El invitado oía mirando hacia el ventanal del bodegón, pero oía atentamente.

– Lo que dijo sobre la obviedad del catolicismo no lo había oído nunca, dijo mirándome pensativo.

– No te preocupes, nosotros tampoco, chanceó Stefanelli ácidamente, algo picado creo porque su intervención no había tenido eco.

– Eso no es verdad, ingeniero, le retruqué como retando a un chico. Porque, Tulio, ¿es verdad o no que ya lo discutimos muchas veces de un modo u otro? Lo mismo que dijiste hace un rato es parte de esta misma cuestión y hemos estado discutiendo esas cosas desde hace años. Doctrina y doctrinas, liturgia y liturgias. ¿O no? Pero todo eso, todas estas conversaciones, no tendrían sentido, me parece, si no nos fueran obvias las cosas principales que pensamos y creemos. Y hasta el hecho mismo de que pensamos y creemos que en cierto sentido son obvias porque son simplemente verdaderas: son lo que es. No es que nos sean obvias porque las pensamos o creemos. Nos son obvias porque son simplemente la verdad de las cosas. Y al mismo tiempo sabemos que son desopilantes o disparatadas para otros, incluso hasta para algunos cristianos. Y cuando pensamos en los ataques al catolicismo, pensamos que se ataca algo que no solamente es verdadero, sino que se lo ataca porque es verdadero. Y ese mismo ataque es parte de lo que creemos y sabemos de la historia, salvo que uno sea medio pavo. Y por eso hasta ese mismo ataque nos parece obvio, no exactamente por lo que dice tu amigo, sino porque lo que sabemos de las cosas incluye saber que hay un combate desde el principio, entre el bien y el mal, digamos así...

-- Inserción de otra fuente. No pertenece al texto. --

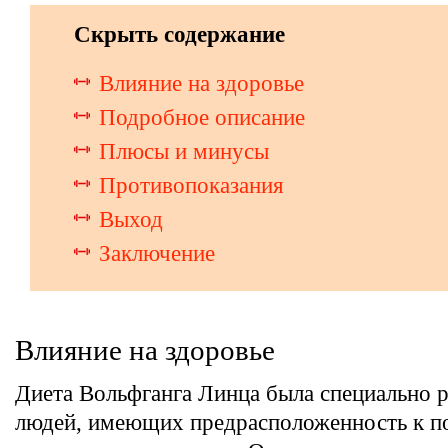
Скрыть содержание
Влияние на здоровье
Подробное описание
Плюсы и минусы
Противопоказания
Выход
Заключение
Влияние на здоровье
Диета Вольфганга Линца была специально р
людей, имеющих предрасположенность к 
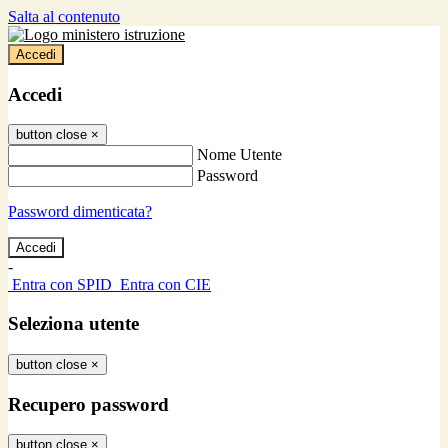
Salta al contenuto
Accedi
Accedi
button close
×
Nome Utente
Password
Password dimenticata?
-
Entra con SPID
Entra con CIE
Seleziona utente
button close
×
Recupero password
button close
×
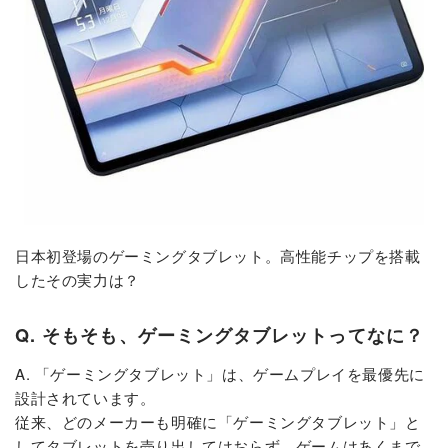
日本初登場のゲーミングタブレット。高性能チップを搭載
したその実力は？
Q. そもそも、ゲーミングタブレットってなに？
A. 「ゲーミングタブレット」は、ゲームプレイを最優先に
設計されています。
従来、どのメーカーも明確に「ゲーミングタブレット」と
してタブレットを売り出してはおらず、ゲームはあくまで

– Pero..., se interesó el invitado, ¿y las reacciones de los católicos, de muchos católicos? O la falta de reacción, o la flojera o las cosas que se oyen cuando tratan de explicar lo que pasa en el mundo... Yo dije que los adversarios del catolicismo son obvios porque si uno recita las creencias de un católico puede adivinar sin ser profeta a qué se le opondrán o, si prefieren, por qué lo perseguirán, como dicen ustedes. Pero no puedo, al menos yo, adivinar qué harán los católicos ante eso. Y lo que es más, no puedo saber cuál de las respuestas o cuál de los silencios es lo verdaderamente católico. Y no lo sé yo y a veces creo que no lo saben ni siquiera al menos la mayoría de los propios católicos... 

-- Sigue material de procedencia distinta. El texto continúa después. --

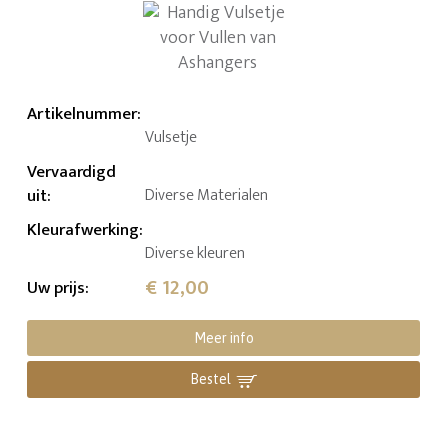
Artikelnummer
:
Vulsetje
Vervaardigd
uit
:
Diverse Materialen
Kleurafwerking
:
Diverse kleuren
€ 12,00
Uw prijs
:
Meer info
Bestel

– Para eso, mi estimado, también hay que hablar de las cosas que todavía no pasaron, que son las mismas que están pasando pero más peliagudas.

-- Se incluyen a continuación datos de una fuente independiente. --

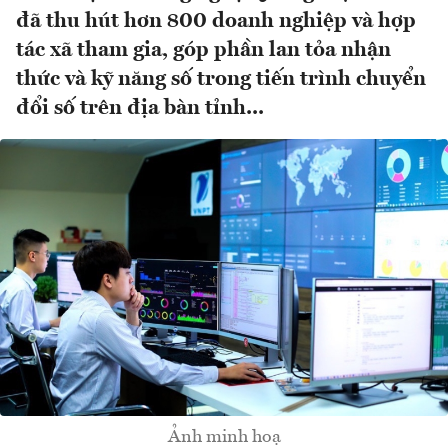
đã thu hút hơn 800 doanh nghiệp và hợp
tác xã tham gia, góp phần lan tỏa nhận
thức và kỹ năng số trong tiến trình chuyển
đổi số trên địa bàn tỉnh...
Ảnh minh hoạ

Mi frase le cayó bien al invitado, lo hizo sonreír sibilinamente a Papotakis, volvió a impacietar a Wittington, lo enojó a Cardozo. Luro, a carcajadas, lo miró a Cardozo y levantó las manos al cielo como diciendo "¡otra vez...!". Stefanelli, aquiescente, asentía reconcentrado, hacía gestos de conceder la proposición pero no decía ni una palabra.

Y ya no se pudo seguir, no sentados a la mesa, por lo menos. En ese mismo punto, el dueño del bodegón con un guardia de corps de delantal blanco atado a la cintura y que le llegaba hasta las canillas, se estaban acercando al grupo con una mezcla de mirada suplicante e impaciente. Y hubo que levantar la sesión. Pero solamente hasta quince minutos después, que fue lo que tardamos en estar caminando por la vereda oscura y húmeda del pasaje, hacia la avenida, pero sin rumbo determinado.

Desde la esquina, vimos a media cuadra un café de barrio abierto todavía. Allá fuimos y allí, durante más de una hora y dos cafés por barba, retomamos los hilos de las madejas que, a la vera del besugo, habíamos estado embrollando en el bodegón.